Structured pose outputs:
-- Opening Marker --

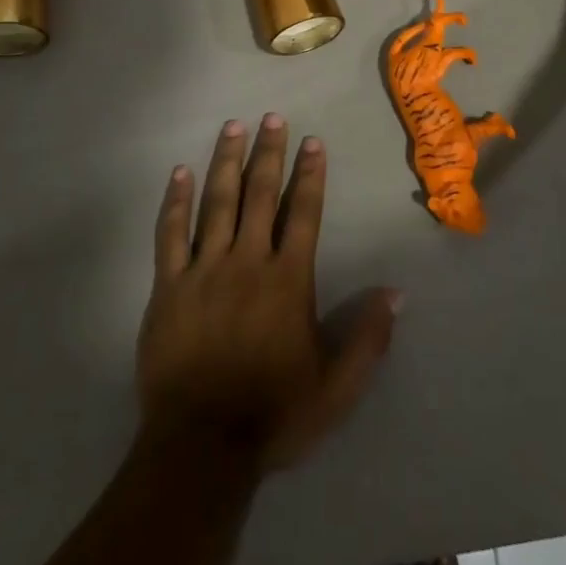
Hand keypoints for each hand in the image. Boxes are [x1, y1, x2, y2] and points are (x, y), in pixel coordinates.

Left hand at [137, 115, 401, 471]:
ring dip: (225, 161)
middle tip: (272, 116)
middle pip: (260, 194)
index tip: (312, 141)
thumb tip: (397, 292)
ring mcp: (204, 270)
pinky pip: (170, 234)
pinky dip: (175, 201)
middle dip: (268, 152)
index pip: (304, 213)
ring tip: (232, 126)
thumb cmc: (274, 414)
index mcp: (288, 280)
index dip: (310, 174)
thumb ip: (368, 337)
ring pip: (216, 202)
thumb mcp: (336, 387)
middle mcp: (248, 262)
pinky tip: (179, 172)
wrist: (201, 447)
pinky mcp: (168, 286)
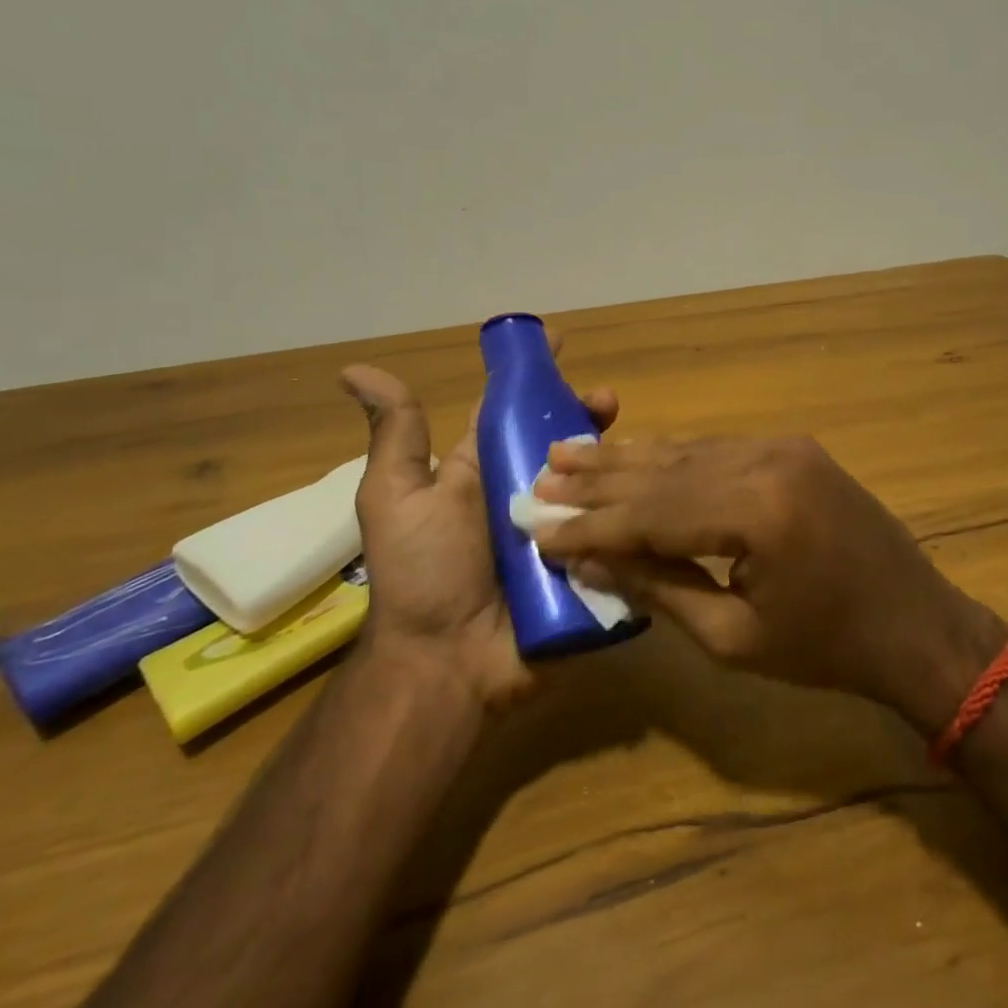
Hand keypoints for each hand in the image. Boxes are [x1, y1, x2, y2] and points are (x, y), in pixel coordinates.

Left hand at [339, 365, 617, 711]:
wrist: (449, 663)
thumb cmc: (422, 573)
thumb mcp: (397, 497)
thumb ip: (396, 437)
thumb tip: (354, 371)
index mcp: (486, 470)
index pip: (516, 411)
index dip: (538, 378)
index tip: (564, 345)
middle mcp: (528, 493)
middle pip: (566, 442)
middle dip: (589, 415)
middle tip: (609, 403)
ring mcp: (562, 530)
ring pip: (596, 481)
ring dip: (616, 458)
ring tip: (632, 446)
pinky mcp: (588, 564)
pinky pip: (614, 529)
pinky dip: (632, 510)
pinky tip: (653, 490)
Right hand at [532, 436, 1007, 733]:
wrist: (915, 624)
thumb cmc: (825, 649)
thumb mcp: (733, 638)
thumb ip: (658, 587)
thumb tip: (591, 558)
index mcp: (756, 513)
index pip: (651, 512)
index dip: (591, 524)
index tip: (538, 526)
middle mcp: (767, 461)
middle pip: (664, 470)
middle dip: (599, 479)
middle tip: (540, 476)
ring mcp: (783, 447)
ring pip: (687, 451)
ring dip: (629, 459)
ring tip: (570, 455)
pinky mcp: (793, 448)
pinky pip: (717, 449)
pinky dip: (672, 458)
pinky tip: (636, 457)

-- Closing Marker --
-- Opening Marker --

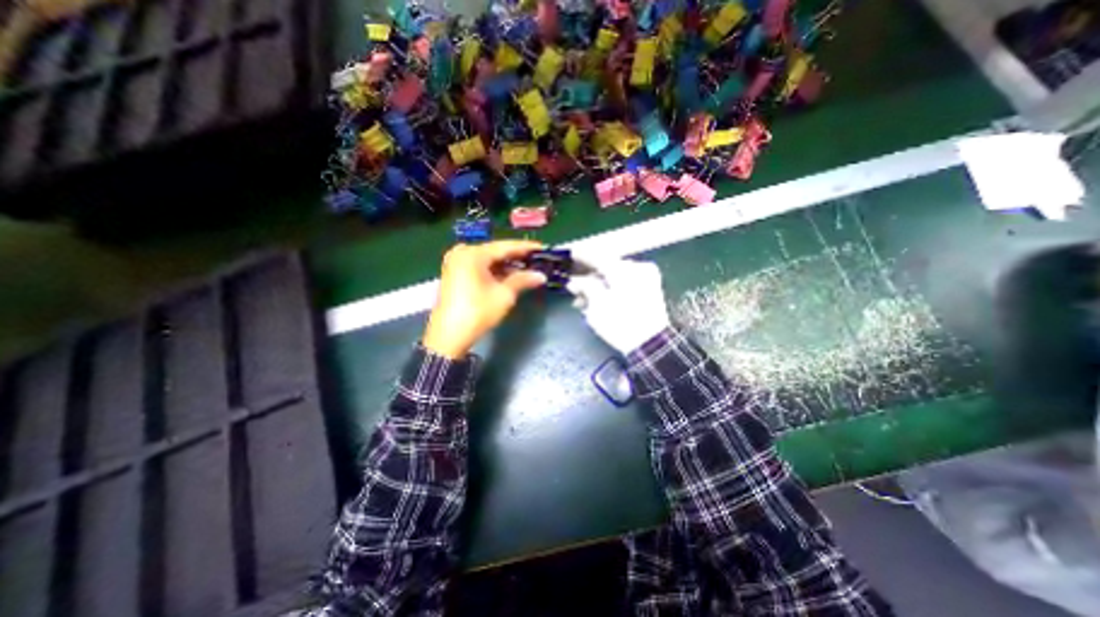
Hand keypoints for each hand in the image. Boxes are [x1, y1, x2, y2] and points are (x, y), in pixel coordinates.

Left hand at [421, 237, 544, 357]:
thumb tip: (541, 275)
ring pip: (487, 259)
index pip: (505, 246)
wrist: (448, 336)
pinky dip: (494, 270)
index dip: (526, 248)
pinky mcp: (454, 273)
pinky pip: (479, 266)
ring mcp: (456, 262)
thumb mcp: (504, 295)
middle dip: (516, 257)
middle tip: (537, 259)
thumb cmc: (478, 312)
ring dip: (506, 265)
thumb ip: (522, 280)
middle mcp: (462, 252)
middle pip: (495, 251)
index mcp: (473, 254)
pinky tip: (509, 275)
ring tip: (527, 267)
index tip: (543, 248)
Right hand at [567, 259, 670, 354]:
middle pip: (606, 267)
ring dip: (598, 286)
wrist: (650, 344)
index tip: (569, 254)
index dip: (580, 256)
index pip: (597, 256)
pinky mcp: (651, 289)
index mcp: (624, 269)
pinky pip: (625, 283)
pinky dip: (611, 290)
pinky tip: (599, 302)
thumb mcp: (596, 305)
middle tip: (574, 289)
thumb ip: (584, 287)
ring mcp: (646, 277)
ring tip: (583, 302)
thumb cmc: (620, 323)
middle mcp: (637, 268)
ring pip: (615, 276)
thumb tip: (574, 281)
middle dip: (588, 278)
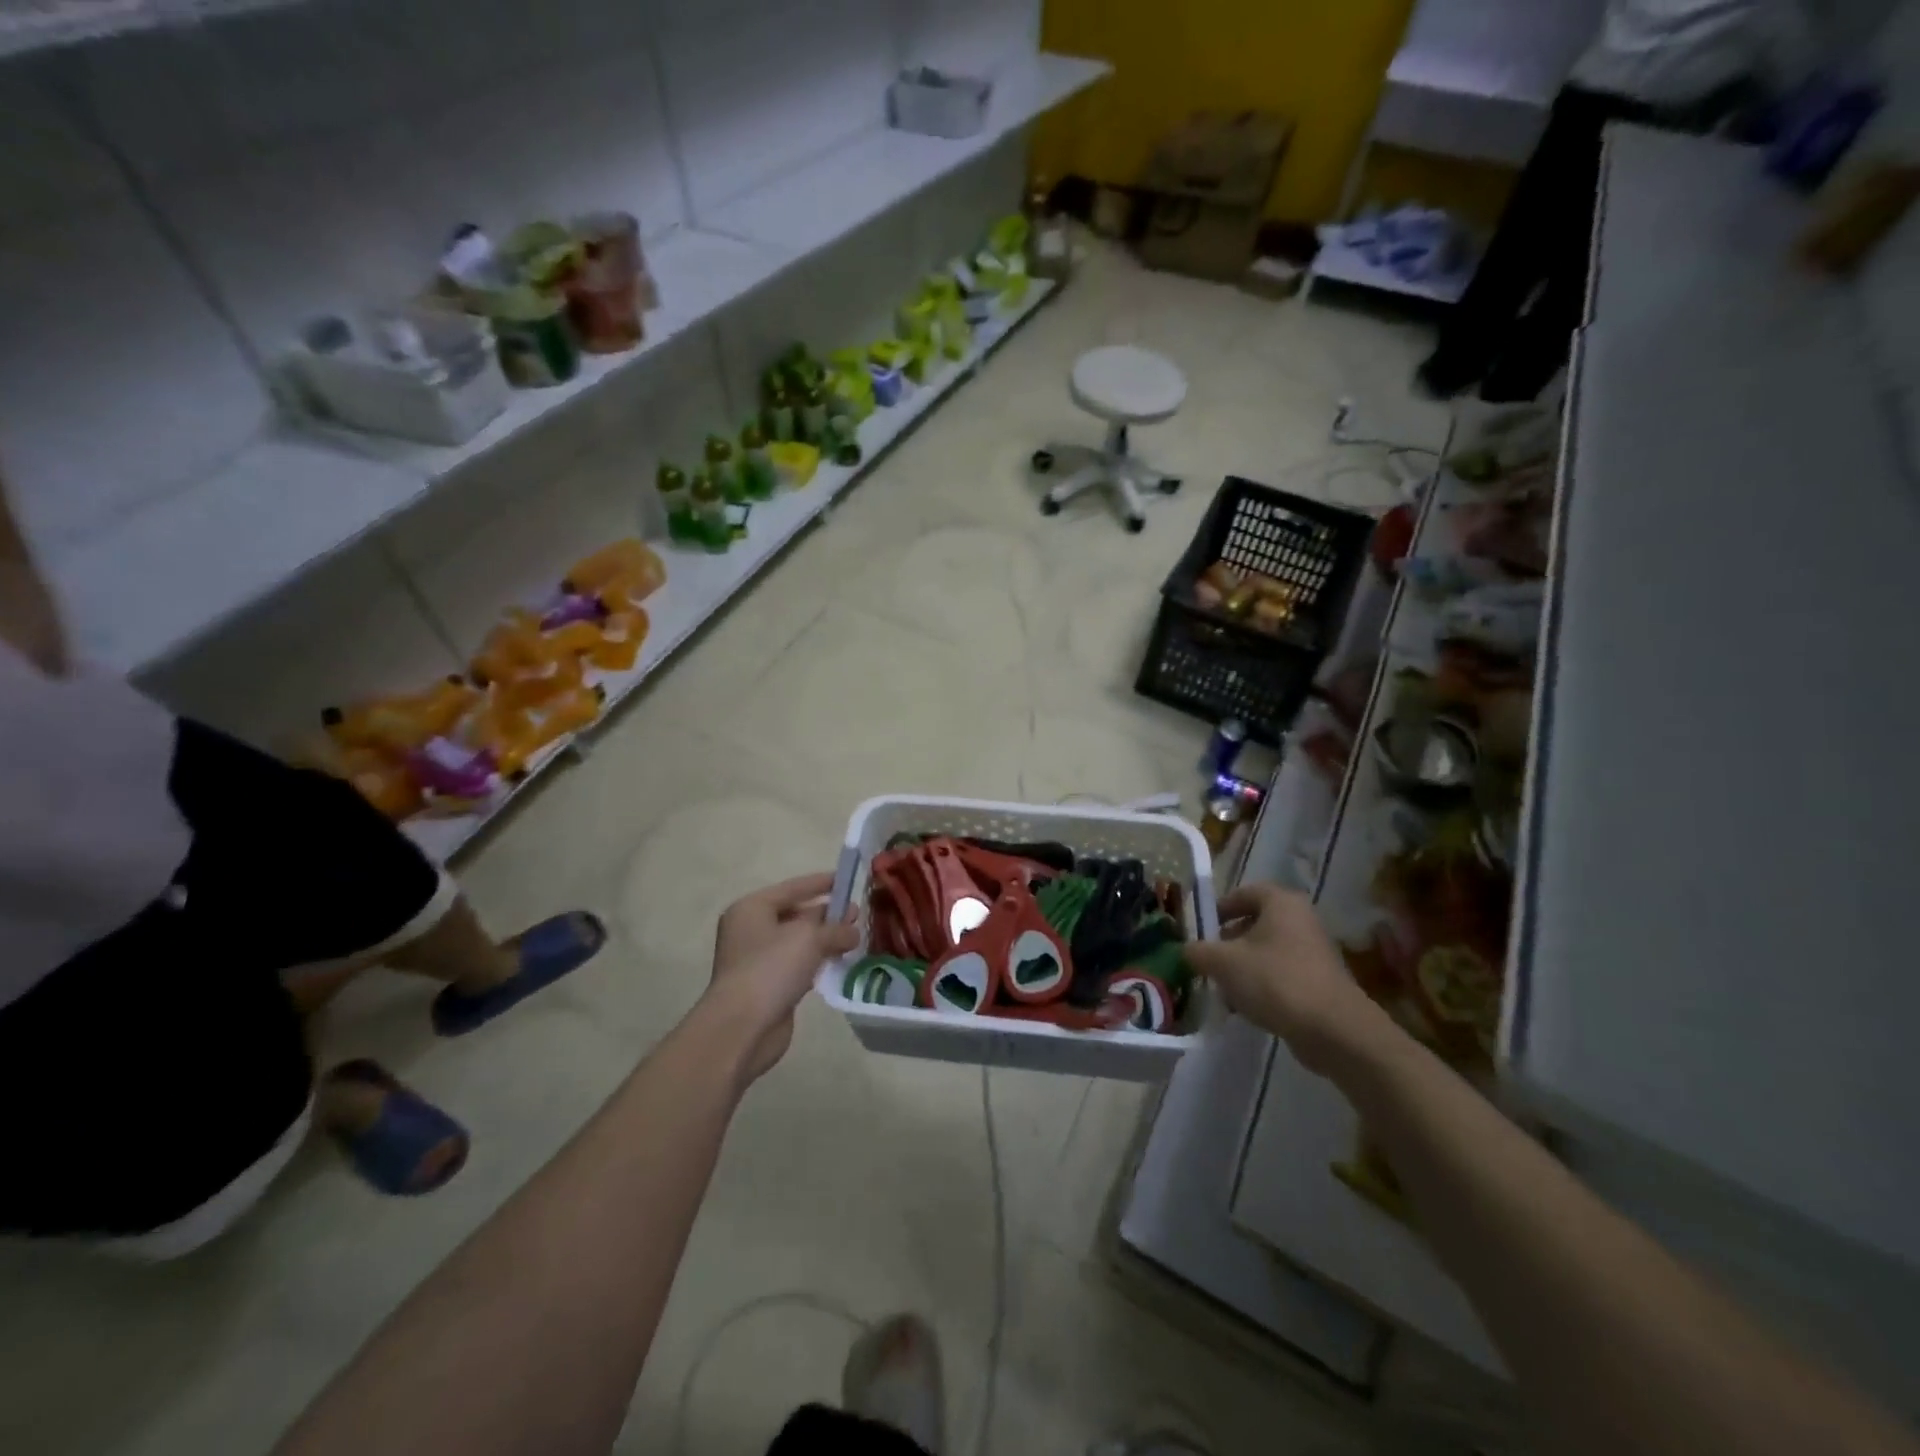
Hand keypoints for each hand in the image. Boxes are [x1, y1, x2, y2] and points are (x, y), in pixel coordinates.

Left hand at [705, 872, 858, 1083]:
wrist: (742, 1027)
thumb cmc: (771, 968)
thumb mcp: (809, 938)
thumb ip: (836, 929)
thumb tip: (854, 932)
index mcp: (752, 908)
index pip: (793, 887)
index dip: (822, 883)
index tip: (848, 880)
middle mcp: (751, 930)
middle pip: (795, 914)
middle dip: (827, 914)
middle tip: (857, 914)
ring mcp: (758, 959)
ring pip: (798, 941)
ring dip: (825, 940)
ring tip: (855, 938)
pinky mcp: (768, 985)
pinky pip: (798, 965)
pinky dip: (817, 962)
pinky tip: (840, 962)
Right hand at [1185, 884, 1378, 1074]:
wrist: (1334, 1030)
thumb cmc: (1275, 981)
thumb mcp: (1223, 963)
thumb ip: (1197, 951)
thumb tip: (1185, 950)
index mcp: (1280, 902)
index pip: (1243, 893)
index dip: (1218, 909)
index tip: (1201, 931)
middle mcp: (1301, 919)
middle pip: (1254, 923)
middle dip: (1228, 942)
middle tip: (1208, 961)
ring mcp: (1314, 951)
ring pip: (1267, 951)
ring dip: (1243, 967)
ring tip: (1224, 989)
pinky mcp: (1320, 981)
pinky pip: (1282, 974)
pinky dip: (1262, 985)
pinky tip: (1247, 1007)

-- Closing Marker --

What is being asked: Would you copy, unchanged, the stretch of the records above that begins at the line containing "middle mcp: (1301, 919)" and ends at the line containing "pinky tip: (1247, 1007)", and only that?

Written solution:
middle mcp: (1301, 919)
middle pip: (1254, 923)
middle dip: (1228, 942)
middle tip: (1208, 961)
ring mcp: (1314, 951)
ring pip: (1267, 951)
ring dip: (1243, 967)
ring tip: (1224, 989)
pinky mcp: (1320, 981)
pinky pip: (1282, 974)
pinky dip: (1262, 985)
pinky tip: (1247, 1007)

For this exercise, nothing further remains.